▶ Article
|---|

Temps de lecture : 3 minutes

Article paru sur le site de l’OJIM le 11 mars 2022.

Le portail d’information Telex est né en octobre 2020 de la scission de journalistes travaillant pour index.hu — qui a été pendant des années le portail de référence de libéraux en Hongrie, sur lequel des cercles proches du gouvernement ont lancé une opération de reprise à l’été 2020. Mis sur pied par une des figures de premier plan de la rédaction de index.hu, la journaliste Veronika Munk, et son mari, qui a aussi occupé des fonctions clés au sein de la rédaction d’index.hu, ce site est devenu, en quelques semaines, le nouveau portail de référence des libéraux, des progressistes et de la jeunesse tendance « woke » de Budapest.

Ce succès aurait-il été possible dans une vraie dictature ?

Ce média fonctionne sur un modèle de financement par contribution, que la manifestation contre le gouvernement, organisée le 24 juillet 2020 par le parti Momentum à Budapest, avait contribué à lancer.

Telex a reçu un virement de 200 000 euros de la part du milliardaire tchèque Bakala Zdeněk, proche des fondations de George Soros. Telex est aux côtés du portail 444.hu le média le plus critique à l’égard du gouvernement et ne manque jamais une occasion de tourner en dérision l’obsession du gouvernement pour l’influence exercée par les réseaux de George Soros. Ce site se réclame du journalisme d’ « objectivité » et entend remplir une mission d’intérêt public consistant à révéler des faits, et ainsi exercer un rôle de contre-pouvoir.

Le gouvernement accuse cependant Telex d’être très clairement partisan. Ce n’est qu’en partie vrai, la rédaction de Telex n’étant pas directement entre les mains d’un ou plusieurs partis politiques hongrois. En revanche, la masse de contenus quotidiens produit par ce site fait très clairement pencher la balancer du côté d’un anti-orbanisme obsessionnel de tous les instants.

Par ailleurs, la rapidité avec laquelle ce média a été mis sur pied et avec laquelle il a réussi à infuser dans les esprits comme le média moderne, branché et « européen » de référence montre à quel point la Hongrie n’est en aucun cas un pays où le gouvernement dirige d’une main de fer le secteur des médias comme certains pourraient le laisser entendre.

Bien au contraire, la succes story de Telex montre à quel point l’intelligentsia journalistique budapestoise sait s’organiser et dispose de réseaux pour lancer un média d’influence en un temps record. Ce site étant devenu en un temps éclair un des sites d’information les consultés de Hongrie, on a vu pire pour une soi-disant dictature médiatique.

|---|

▶ Données fournies
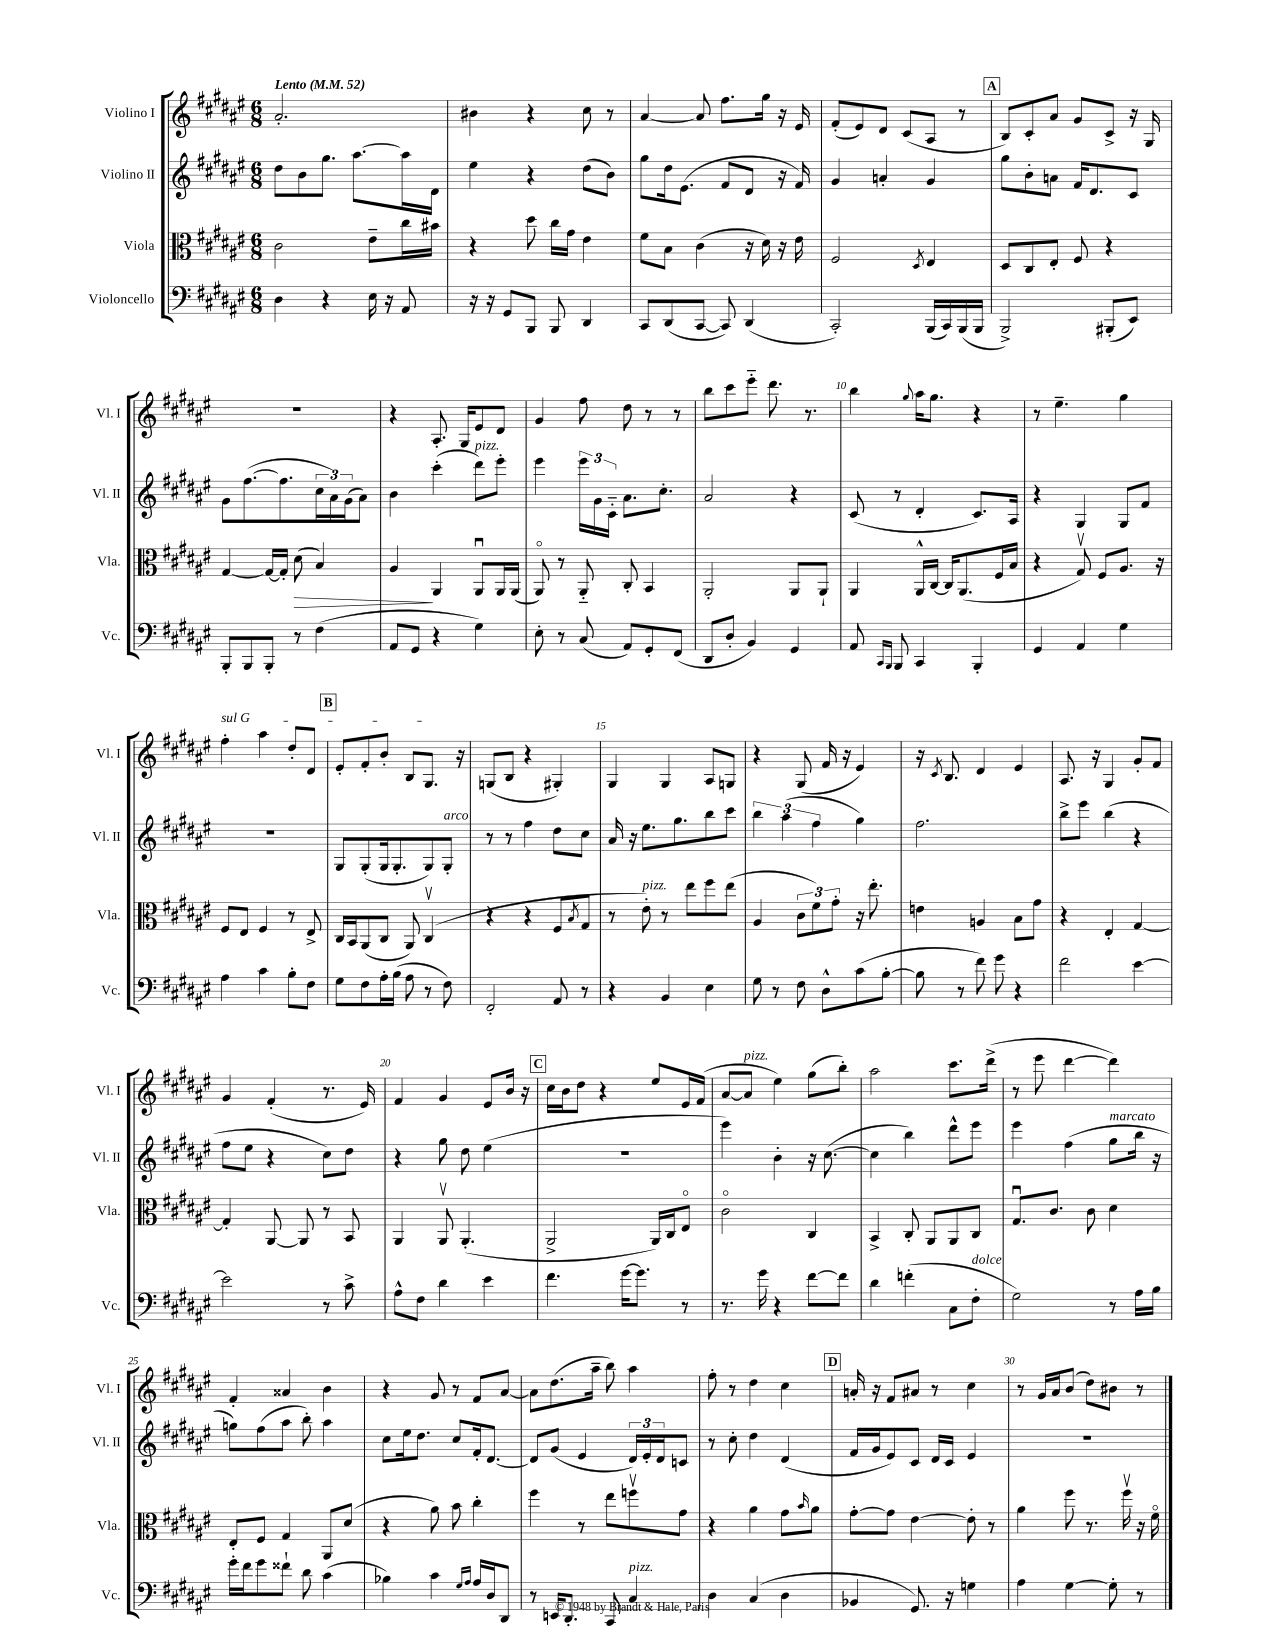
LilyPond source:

|---|

▶ Consigne
Rédigez la suite de l'article sur le portail d'information hongrois Telex, en reprenant juste après sa dernière phrase.

▶ Réponse
En cheville avec la crème du journalisme européen

Depuis Bruxelles, le 29 novembre 2021, la rédactrice en chef de Telex, Veronika Munk, publie un message sur son compte Facebook pour le moins intéressant du point des liens entretenues à l’international par l’équipe de ce media :

« Je suis à la fin d’une longue journée, je suis intervenue à la conférence de l’European News Media Forum à Bruxelles. C’était un grand honneur pour moi de constater que Telex est déjà si connu à l’international aussi, à tel point que des entreprises de médias fonctionnant depuis plusieurs décennies sont intéressées par l’histoire de notre média, comme le journal télévisé Tagesschau de la première chaîne allemande, la télévision publique suédoise, le quotidien polonais Gazeta Wyborcza ou encore la chaîne française TF1. Je suis aussi honorée d’avoir pu discuter de Telex, à peine âgé d’un an, avec de grands spécialistes des médias, comme le directeur du Reuters Institute for the Study of Journalism ou le PDG de l’Agence France-presse.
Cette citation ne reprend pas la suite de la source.